Но в целом листочки приносили ощутимую пользу. Они позволяли не потерять ни крупицы смысла, где бы и когда бы ни подстерегло Толика вдохновение. Он писал, не отрывая головы от подушки, в бледно-зеленом свете электронных часов. И при свечах – десятке тщедушных, декоративных огарочков, воткнутых в горбушку черного хлеба, – когда на пару часов в районе вырубили электричество. И лежа в ванне – мокрой, до самых пальцев закутанной в пену рукой. Монитор компьютера скоро обахромился приклеенными листочками и стал похож сначала на объявление с бородой телефонов, потом на солнышко, потом на подсолнух.
Но большую часть текста Толик, конечно, писал по старинке, на компьютере. Чтобы не терять времени, он не выключал системный блок на ночь, только монитор. Проснувшись, немедленно садился на жесткий, с прямой спинкой, стул и начинал писать. Он включался в работу сразу, без неизбежного в другой ситуации этапа врабатывания (которое сам Толик именовал «вписыванием»), обычно занимавшего полчаса, а то и час. В итоге первые две страницы текста выдавал за то же время, за какое еще недавно успевал опустошить пару баночек пива.

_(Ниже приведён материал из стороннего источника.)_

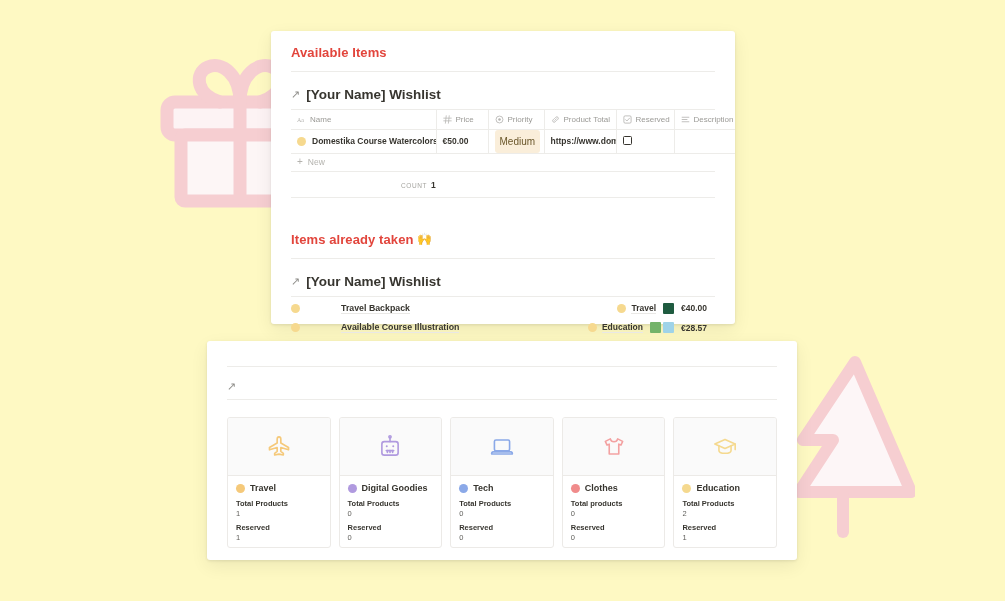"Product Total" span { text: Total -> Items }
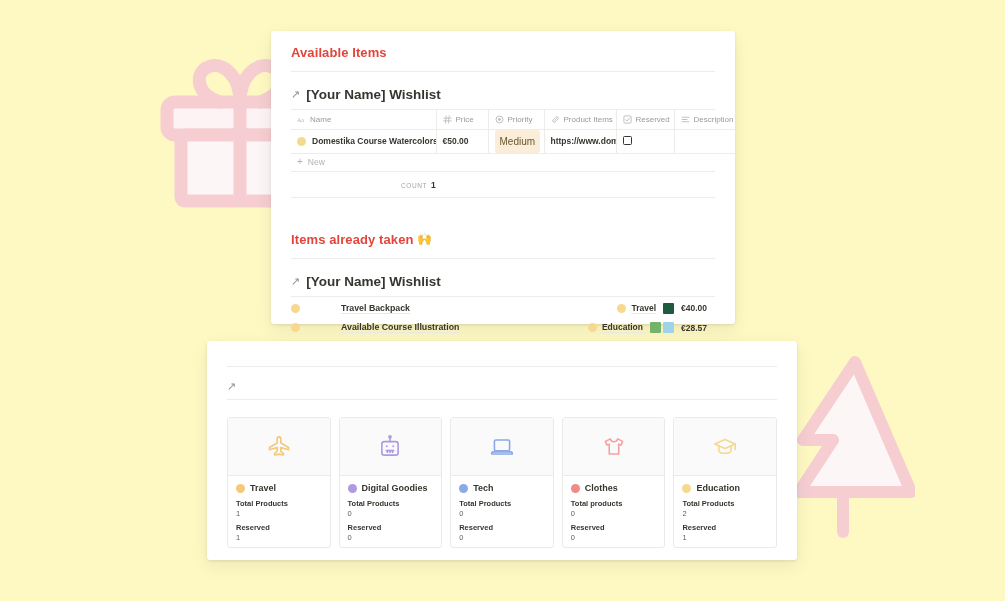"Medium" .badge { font-size: 10px -> 12px; padding: 6px 5px -> 1px 5px }
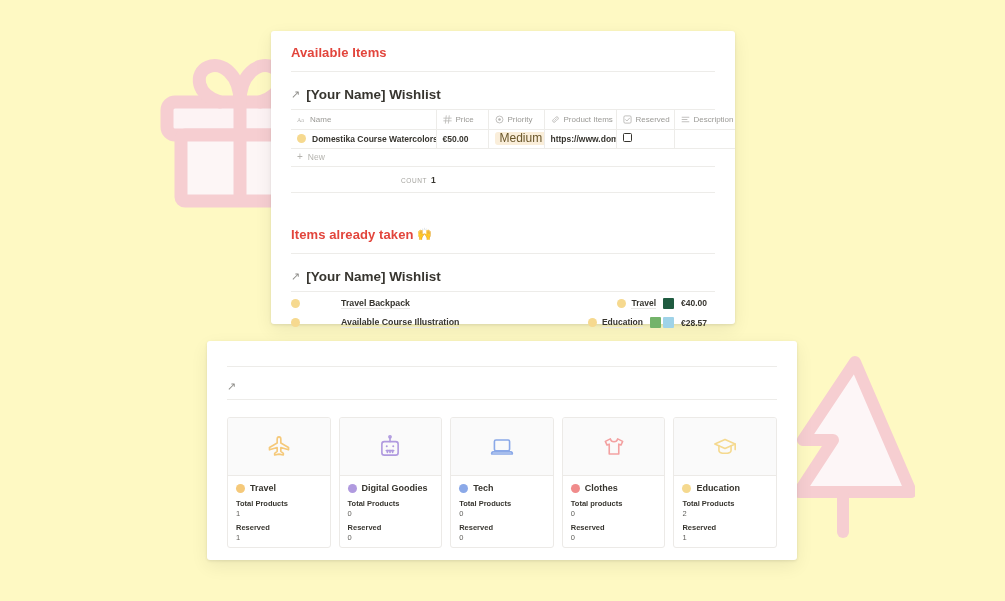"€40.00" .tk-price { text-align: left -> right }
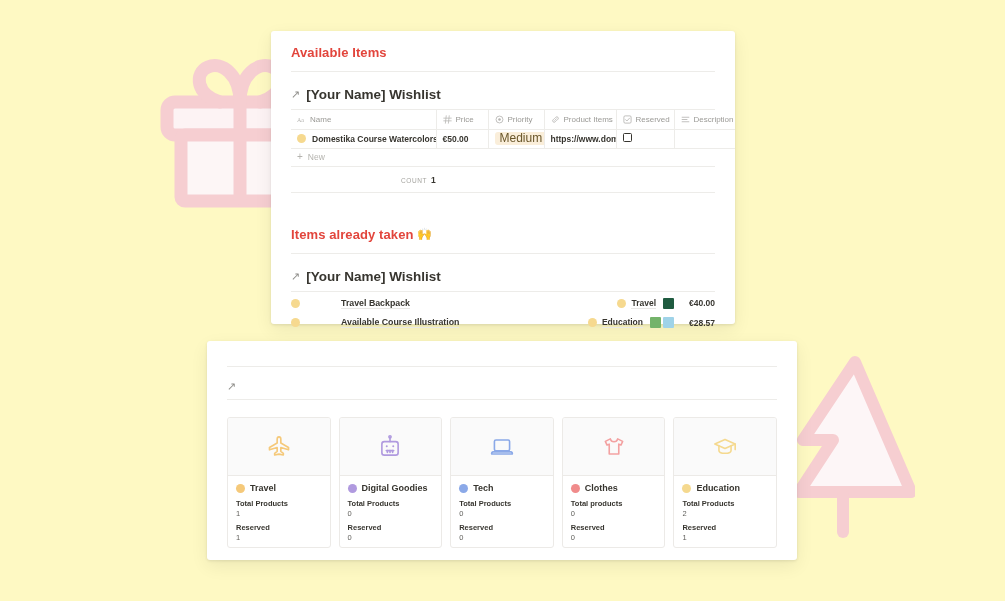"Available Course Illustration" span.tk-name { text: Available -> Domestika }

Он не вышагивал по комнате, заламывая руки, почесывая все, до чего только мог дотянуться, и похрустывая суставами, не шевелил губами, мучительно подбирая ускользающее слово, не корчил смешные рожи перед монитором, представляя выражение лица кого-либо из героев. Он даже не боялся, что вдохновение внезапно покинет его, не оставив прощальной записки: «Закончить же повесть следует так…» Он просто писал.
Писал так, будто исполнял наложенную на себя епитимью, снимал с души грех. Как будто простыми ударами по кнопкам можно исправить прошлое и вернуть себе былую ччч… чуткость, честность и чистоту. Господи, как же он писал!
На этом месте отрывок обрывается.